E Bolsonaro nem se riu
No bolsonaristão, a insanidade mais recente, noticiada em todos os cantos do mundo, foi o discurso ao país do secretário especial da Cultura, Roberto Alvim, a imitar Joseph Goebbels, ministro da Propaganda de Adolf Hitler e um dos principais instigadores do extermínio de judeus, segundo os seus dois principais biógrafos, Thacker e Longerich.
Mas já na véspera o governo fora abalado por outro escândalo, envolvendo outro secretário, o da Comunicação, por acaso, um proeminente membro da comunidade judaica brasileira. Fábio Wajngarten é dono de uma empresa cujos principais clientes, Band e Record, estão entre as emissoras de televisão beneficiadas pelas verbas governamentais geridas pelo próprio.

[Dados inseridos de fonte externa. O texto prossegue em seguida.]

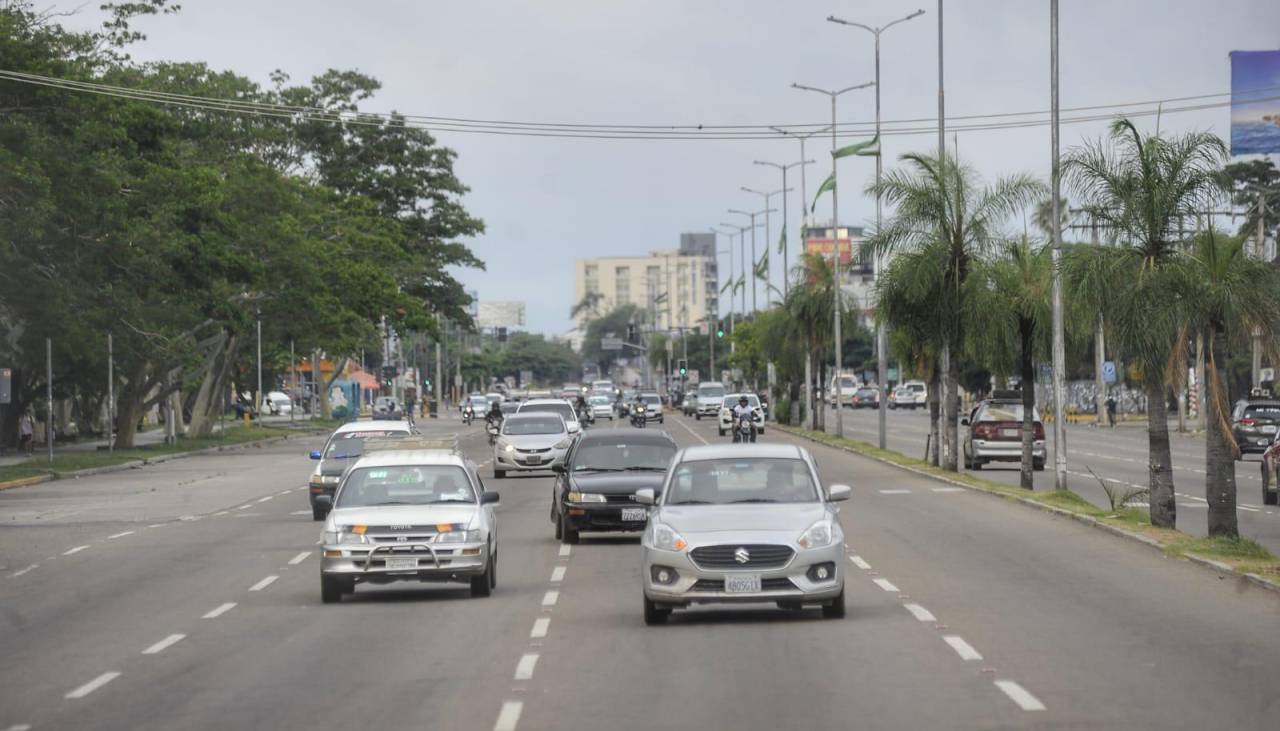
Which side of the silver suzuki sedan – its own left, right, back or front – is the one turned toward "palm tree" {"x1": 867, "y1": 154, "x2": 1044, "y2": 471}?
back

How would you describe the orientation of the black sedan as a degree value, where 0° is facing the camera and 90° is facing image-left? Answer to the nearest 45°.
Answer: approximately 0°

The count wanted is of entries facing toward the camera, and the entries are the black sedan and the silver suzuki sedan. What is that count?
2

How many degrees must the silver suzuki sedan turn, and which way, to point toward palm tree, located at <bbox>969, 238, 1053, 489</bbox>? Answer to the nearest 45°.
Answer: approximately 180°

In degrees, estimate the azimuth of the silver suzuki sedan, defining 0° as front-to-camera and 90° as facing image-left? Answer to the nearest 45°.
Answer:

Numa altura da história do Brasil em que neonazis se sentem confortáveis para saírem do armário e em que o presidente da República, dia sim, dia não, ofende a mãe de jornalistas que lhe fazem perguntas, Wajngarten preferiu ameaçar a imprensa que divulgou a notícia a explicar ao contribuinte o nítido conflito de interesses em que está envolvido.
Como, ao contrário de Alvim, cujo escândalo teve repercussão mundial, Wajngarten está apenas sob holofotes nacionais, Bolsonaro não se achou ainda obrigado a despedi-lo. Têm a palavra agora a Comissão de Ética Pública da Presidência da República e o Ministério Público Federal (MPF).
Caso caia mesmo na alçada do MPF, segue os passos do novo chefe da atriz Regina Duarte, o ministro Marcelo Álvaro Antônio, titular do Turismo e com a tutela da Cultura, já arguido num esquema de lançamento de candidatas-fantasma na eleição de 2018.
E do ministro Ricardo Salles, do Ambiente, condenado, em primeira instância, pela justiça do estado de São Paulo, por cometer fraude na elaboração de um plano de proteção ambiental com o propósito de beneficiar empresas mineradoras.
E do ministro Paulo Guedes, da Economia, investigado pelo Tribunal de Contas no âmbito de uma operação que apura irregularidades cometidas por si ainda como empresário do mercado financeiro.
E do ministro Osmar Terra, da Cidadania, outro arguido por improbidade administrativa ao suspender a autorização de produções audiovisuais LGBT para a televisão pública, já depois de ter gasto 400 mil euros no processo de seleção.
E do ministro Luiz Mandetta, da Saúde, alvo de quatro processos na qualidade de secretário municipal da mesma pasta, em Campo Grande, capital do estado do Mato Grosso do Sul.
E do ministro Onyx Lorenzoni, da Casa Civil, suspeito de receber dinheiro não declarado para as suas campanhas.
Já para não falar do líder parlamentar do governo no Senado, Fernando Bezerra, alvo de mandado de busca e apreensão por receber subornos em obras no nordeste do país.
E do senador Flávio Bolsonaro, figura central de um escândalo milionário de corrupção que envolve desvio do salário dos assessores para seu proveito e lavagem de dinheiro numa loja de chocolates - um escândalo com tantas ramificações que nem o pai, Jair Bolsonaro, por mais que tente, consegue abafar.
Além do escândalo em torno do seu filho, das buscas ao seu líder parlamentar e do eventual conflito de interesses do seu secretário da Comunicação, portanto sentam-se no Conselho de Ministros ao lado de Bolsonaro (e do seu ministro da Justiça, o incensado Sergio Moro) nada menos do que seis altos funcionários com a justiça à perna: o ministro do Ambiente, já condenado, os do Turismo, da Saúde e da Cidadania, já arguidos, e os da Economia e da Casa Civil, sob investigação.
Mesmo assim, em evento do seu novo partido, o Aliança pelo Brasil, umas 48 horas antes do discurso do Goebbels dos trópicos, o presidente disse que não paira sobre o executivo "nenhuma denúncia de corrupção".
E não, não era uma piada: nem ele nem os seus correligionários se riram.